TEMPO.CO, Jakarta - Kementerian Lingkungan Hidup dan Kehutanan (KLHK) menemukan banyak area di Tanah Air yang rusak akibat penambangan liar. Lahan-lahan ini akan direhabilitasi agar dapat kembali ke kondisi semula.
"Target kami, 25 persen sudah rampung pada 2019 mendatang," kata Direktur Jenderal Pengendalian Pencemaran dan Kerusakan Lingkungan (PPKL) KLHK Karliansyah di Jakarta, Senin, 7 Desember 2015. Berdasarkan data yang dikumpulkan KLHK pada September-Oktober lalu, mereka menemukan ada 4 ribu titik lahan yang rusak karena tambang liar.
Tugas rehabilitasi ini dilimpahkan kepada Direktorat Pemulihan Kerusakan Lahan Akses Terbuka (PKLAT) KLHK. Direktur PKLAT KLHK Sulistyowati mengatakan sudah ada tiga lahan yang akan mulai dikerjakan.
"Kami akan mulai di Paser (Kalimantan Timur), Singkawang (Kalimantan Barat), dan Gunungkidul (Yogyakarta)," kata Sulistyowati. Ia mendapat anggaran Rp 4 miliar untuk pembenahan ini.
Langkah awal yang timnya lakukan adalah mendekati para kepala daerah untuk berkomitmen memberantas tambang liar di daerah masing-masing. Ia mengatakan sudah melakukan pembicaraan ekoregion di Jawa, Kalimantan, Sulawesi, dan Maluku serta Sumatera.

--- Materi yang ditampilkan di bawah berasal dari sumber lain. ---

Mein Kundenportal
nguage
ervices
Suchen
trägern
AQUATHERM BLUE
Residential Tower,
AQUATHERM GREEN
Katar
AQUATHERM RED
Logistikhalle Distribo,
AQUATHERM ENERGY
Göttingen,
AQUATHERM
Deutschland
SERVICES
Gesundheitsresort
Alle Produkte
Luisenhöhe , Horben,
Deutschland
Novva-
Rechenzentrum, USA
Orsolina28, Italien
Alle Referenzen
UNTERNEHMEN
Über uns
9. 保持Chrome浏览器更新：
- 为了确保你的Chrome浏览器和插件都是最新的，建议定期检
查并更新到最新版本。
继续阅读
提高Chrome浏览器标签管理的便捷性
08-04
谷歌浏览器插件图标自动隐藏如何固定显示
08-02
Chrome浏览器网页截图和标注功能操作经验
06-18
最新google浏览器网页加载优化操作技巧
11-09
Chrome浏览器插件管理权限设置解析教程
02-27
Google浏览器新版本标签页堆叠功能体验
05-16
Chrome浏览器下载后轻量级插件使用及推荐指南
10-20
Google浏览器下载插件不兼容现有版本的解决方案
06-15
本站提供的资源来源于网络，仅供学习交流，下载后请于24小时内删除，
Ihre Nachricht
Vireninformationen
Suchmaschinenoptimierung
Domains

Mereka juga menyadarkan bahaya penggunaan bahan tambang ilegal, seperti merkuri dan sianida, terhadap tubuh manusia secara langsung. Di Pulau Buru, penambang liar mengaduk merkuri untuk memisahkan emas dengan tangan telanjang.

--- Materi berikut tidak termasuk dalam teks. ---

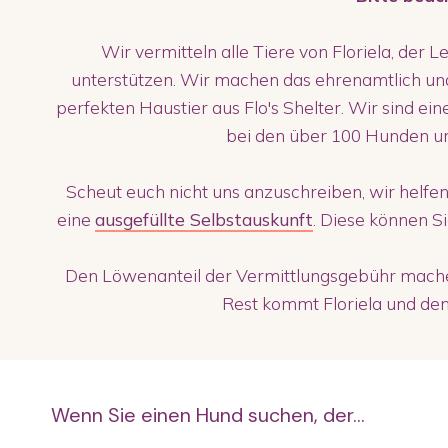
Wir vermitteln alle Tiere von Floriela, der L
unterstützen. Wir machen das ehrenamtlich un
perfekten Haustier aus Flo's Shelter. Wir sind ei
bei den über 100 Hunden u
Scheut euch nicht uns anzuschreiben, wir helfen
eine
ausgefüllte Selbstauskunft
. Diese können S
Den Löwenanteil der Vermittlungsgebühr machen
Rest kommt Floriela und den 
Wenn Sie einen Hund suchen, der...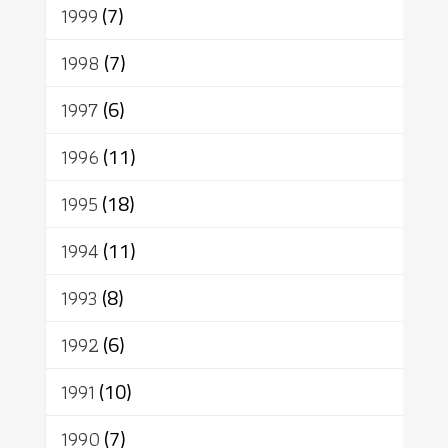
1999
(7)
1998
(7)
1997
(6)
1996
(11)
1995
(18)
1994
(11)
1993
(8)
1992
(6)
1991
(10)
1990
(7)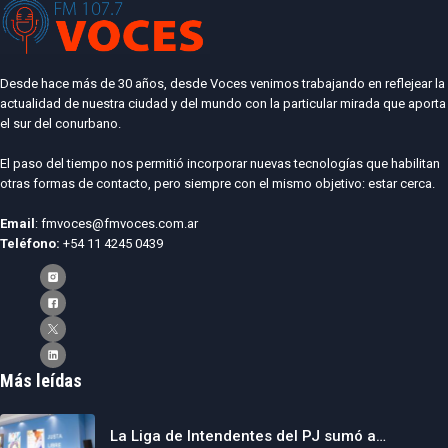
Desde hace más de 30 años, desde Voces venimos trabajando en reflejear la
actualidad de nuestra ciudad y del mundo con la particular mirada que aporta
el sur del conurbano.
El paso del tiempo nos permitió incorporar nuevas tecnologías que habilitan
otras formas de contacto, pero siempre con el mismo objetivo: estar cerca.
Email
: fmvoces@fmvoces.com.ar
Teléfono:
+54 11 4245 0439
Más leídas
La Liga de Intendentes del PJ sumó a…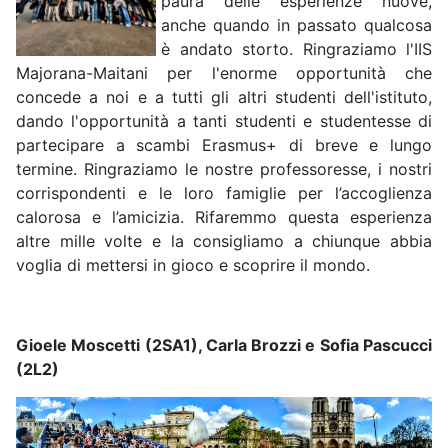
paura delle esperienze nuove,
anche quando in passato qualcosa
è andato storto. Ringraziamo l'IIS
Majorana-Maitani per l'enorme opportunità che
concede a noi e a tutti gli altri studenti dell'istituto,
dando l'opportunità a tanti studenti e studentesse di
partecipare a scambi Erasmus+ di breve e lungo
termine. Ringraziamo le nostre professoresse, i nostri
corrispondenti e le loro famiglie per l’accoglienza
calorosa e l’amicizia. Rifaremmo questa esperienza
altre mille volte e la consigliamo a chiunque abbia
voglia di mettersi in gioco e scoprire il mondo.
Gioele Moscetti (2SA1), Carla Brozzi e Sofia Pascucci
(2L2)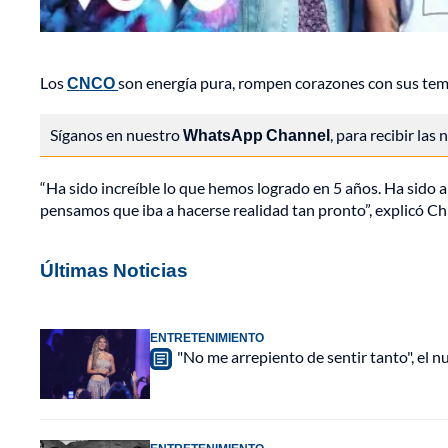
Los
CNCO
son energía pura, rompen corazones con sus temas
Síganos en nuestro
WhatsApp Channel
, para recibir las
“Ha sido increíble lo que hemos logrado en 5 años. Ha sido a
pensamos que iba a hacerse realidad tan pronto”, explicó Chr
Últimas Noticias
ENTRETENIMIENTO
"No me arrepiento de sentir tanto", el n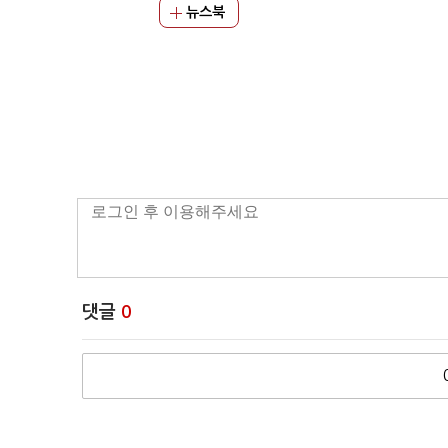
뉴스북
댓글
0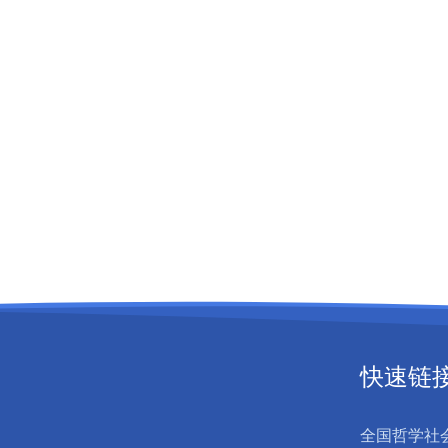
快速链
全国哲学社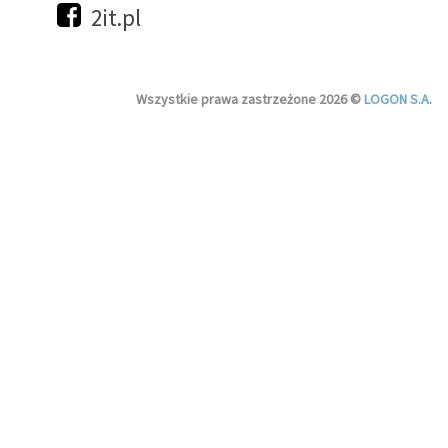
2it.pl
Wszystkie prawa zastrzeżone 2026 ©
LOGON S.A.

"Mereka tak tahu bahayanya, dan mengatakan tak berdampak apa-apa. Padahal ada resiko yang besar sekali," katanya. Bila terkena secara langsung, merkuri dapat menyebabkan kerusakan jaringan kulit.

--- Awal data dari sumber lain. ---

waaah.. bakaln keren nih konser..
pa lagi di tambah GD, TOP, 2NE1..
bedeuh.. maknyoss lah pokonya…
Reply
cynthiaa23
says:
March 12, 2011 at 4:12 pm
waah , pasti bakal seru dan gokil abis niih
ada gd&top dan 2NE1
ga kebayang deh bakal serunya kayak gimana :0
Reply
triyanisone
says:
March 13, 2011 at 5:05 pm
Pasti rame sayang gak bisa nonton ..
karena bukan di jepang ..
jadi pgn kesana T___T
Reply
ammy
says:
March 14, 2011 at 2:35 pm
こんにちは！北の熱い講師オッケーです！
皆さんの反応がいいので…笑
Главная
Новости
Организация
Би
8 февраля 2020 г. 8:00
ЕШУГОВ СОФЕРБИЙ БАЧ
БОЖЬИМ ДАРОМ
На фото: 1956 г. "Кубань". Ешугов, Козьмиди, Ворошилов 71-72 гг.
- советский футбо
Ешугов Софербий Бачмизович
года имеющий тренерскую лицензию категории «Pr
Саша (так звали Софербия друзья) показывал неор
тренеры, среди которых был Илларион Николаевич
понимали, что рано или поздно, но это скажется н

Proses pengolahannya pun kurang diperhatikan. Setelah selesai memisahkan emas, merkuri langsung dibuang ke sungai atau tanah. Padahal, bila bahan ini tercampur ke bahan makanan atau hewan konsumsi, bisa menyebabkan keracunan dan kerusakan syaraf.
Bahaya inilah yang hendak diangkat KLHK, dan diharapkan mendapat perhatian penuh dari pemda setempat. Masyarakat harus disadarkan kalau tambang liar itu berbahaya bagi tubuh dan lingkungan, juga berdampak hukum.